NEW YORK, NY.- FAME is the title of the summer photographic presentation at
Throckmorton Fine Art in New York. Choosing to show portraits of celebrated individuals, Kraige Block, Executive Director of Throckmorton Fine Art, says, Portraiture has a lengthy, rich and diverse history in art. In our era portraits of the famous have a pleasant association: they are familiar and frequently serve as cultural and temporal markers.
Photographic portraits, however, can be enigmatic, showing recognized faces but only hinting at complex personalities and the quixotic flow of fortune and tragedy.
In our summer exhibition we have made an effort to exhibit images that are not well known and some have, in fact, never been printed or publicly shown before, in a bid to add something unexpected to what is otherwise familiar.
45 vintage portraits have been chosen by Block.
The portraits we show represent a wide swatch of those ordained famous and include royalty, political leaders, actors and actresses, and artists, musicians and writers. We are also offering self-portraits by a number of accomplished fine art photographers as well as the work of several fashion photographers and photo-journalists.

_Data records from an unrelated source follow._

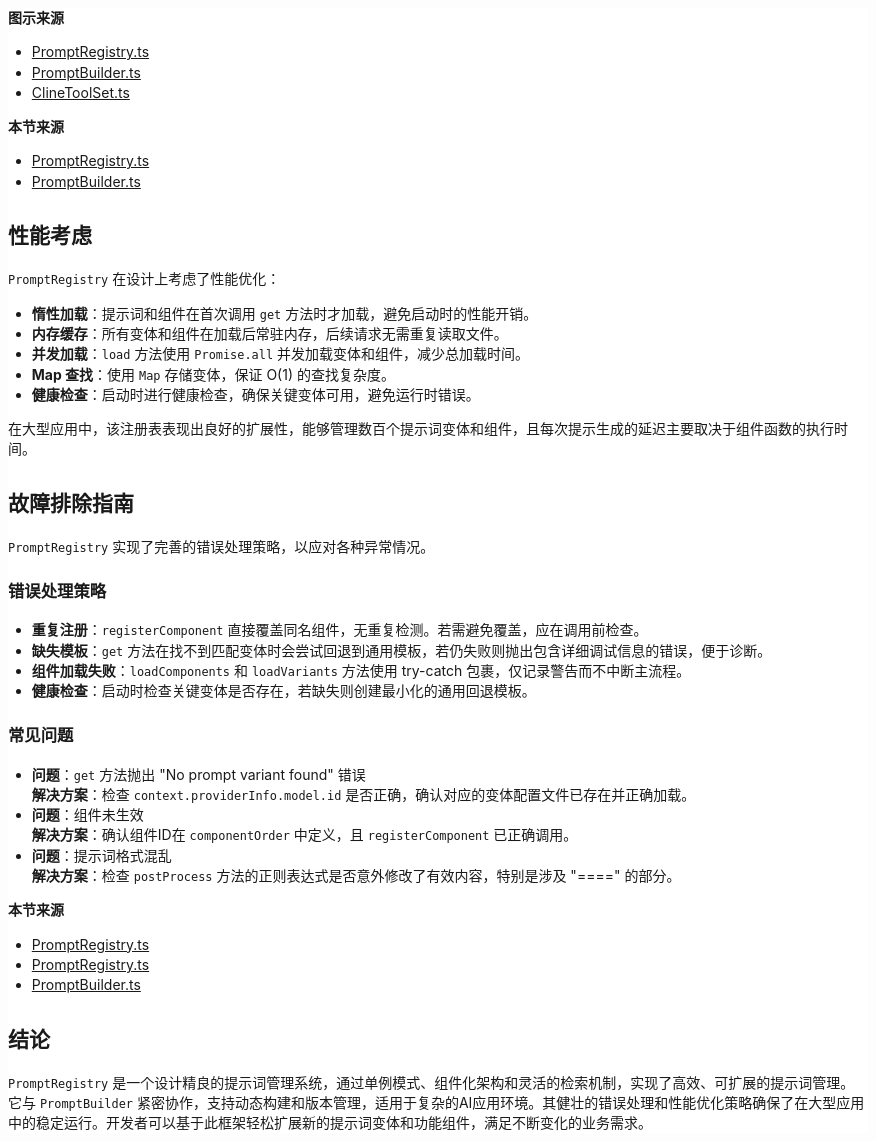 **图示来源**  
- [PromptRegistry.ts](file://src/core/prompts/system-prompt/registry/PromptRegistry.ts)
- [PromptBuilder.ts](file://src/core/prompts/system-prompt/registry/PromptBuilder.ts)
- [ClineToolSet.ts](file://src/core/prompts/system-prompt/registry/ClineToolSet.ts)

**本节来源**  
- [PromptRegistry.ts](file://src/core/prompts/system-prompt/registry/PromptRegistry.ts)
- [PromptBuilder.ts](file://src/core/prompts/system-prompt/registry/PromptBuilder.ts)

## 性能考虑
`PromptRegistry` 在设计上考虑了性能优化：
- **惰性加载**：提示词和组件在首次调用 `get` 方法时才加载，避免启动时的性能开销。
- **内存缓存**：所有变体和组件在加载后常驻内存，后续请求无需重复读取文件。
- **并发加载**：`load` 方法使用 `Promise.all` 并发加载变体和组件，减少总加载时间。
- **Map 查找**：使用 `Map` 存储变体，保证 O(1) 的查找复杂度。
- **健康检查**：启动时进行健康检查，确保关键变体可用，避免运行时错误。

在大型应用中，该注册表表现出良好的扩展性，能够管理数百个提示词变体和组件，且每次提示生成的延迟主要取决于组件函数的执行时间。

## 故障排除指南
`PromptRegistry` 实现了完善的错误处理策略，以应对各种异常情况。

### 错误处理策略
- **重复注册**：`registerComponent` 直接覆盖同名组件，无重复检测。若需避免覆盖，应在调用前检查。
- **缺失模板**：`get` 方法在找不到匹配变体时会尝试回退到通用模板，若仍失败则抛出包含详细调试信息的错误，便于诊断。
- **组件加载失败**：`loadComponents` 和 `loadVariants` 方法使用 try-catch 包裹，仅记录警告而不中断主流程。
- **健康检查**：启动时检查关键变体是否存在，若缺失则创建最小化的通用回退模板。

### 常见问题
- **问题**：`get` 方法抛出 "No prompt variant found" 错误  
  **解决方案**：检查 `context.providerInfo.model.id` 是否正确，确认对应的变体配置文件已存在并正确加载。
- **问题**：组件未生效  
  **解决方案**：确认组件ID在 `componentOrder` 中定义，且 `registerComponent` 已正确调用。
- **问题**：提示词格式混乱  
  **解决方案**：检查 `postProcess` 方法的正则表达式是否意外修改了有效内容，特别是涉及 "====" 的部分。

**本节来源**  
- [PromptRegistry.ts](file://src/core/prompts/system-prompt/registry/PromptRegistry.ts#L65-L107)
- [PromptRegistry.ts](file://src/core/prompts/system-prompt/registry/PromptRegistry.ts#L110-L143)
- [PromptBuilder.ts](file://src/core/prompts/system-prompt/registry/PromptBuilder.ts#L80-L115)

## 结论
`PromptRegistry` 是一个设计精良的提示词管理系统，通过单例模式、组件化架构和灵活的检索机制，实现了高效、可扩展的提示词管理。它与 `PromptBuilder` 紧密协作，支持动态构建和版本管理，适用于复杂的AI应用环境。其健壮的错误处理和性能优化策略确保了在大型应用中的稳定运行。开发者可以基于此框架轻松扩展新的提示词变体和功能组件，满足不断变化的业务需求。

The FAME exhibition at Throckmorton Fine Art this summer includes portraits that range from an 1858 image of Abraham Lincoln by Matthew Brady, to a 1930s portrait of Marlene Dietrich by Cecil Beaton, one of many 20th century film legends immortalized in this show. Others include Ray Schatts poignant image of James Dean, Kirk Douglas and Yul Brynner portraits by George Platt Lynes, a 1940s portraits of Frida Kahlo by Manuel Alvarez Bravo and an image of Salma Hayek channeling Frida Kahlo by Ruven Afanador. Visitors to the show will also see Gandhis portrait by Margaret Bourke White, and a 1961 image of Jacqueline Kennedy by Eve Arnold, as well as a 1999 portrait of Liza Minelli by Ruven Afanador.
We are delighted that other celebrated individuals making an appearance at our show include the Duke and Duchess of Windsor, Theodore Roosevelt, D.H. Lawrence, Pablo Neruda, Pablo Picasso, Marilyn Monroe, the Beatles, the Dalai Lama, and Jean Michel Basquiat, with his cat.
This exhibit will serve as a testament to many of those who society has idolized over the past century. The exhibit will also offer, though, a window into the wide range of formats photographers have employed to capture the likeness of celebrated individuals.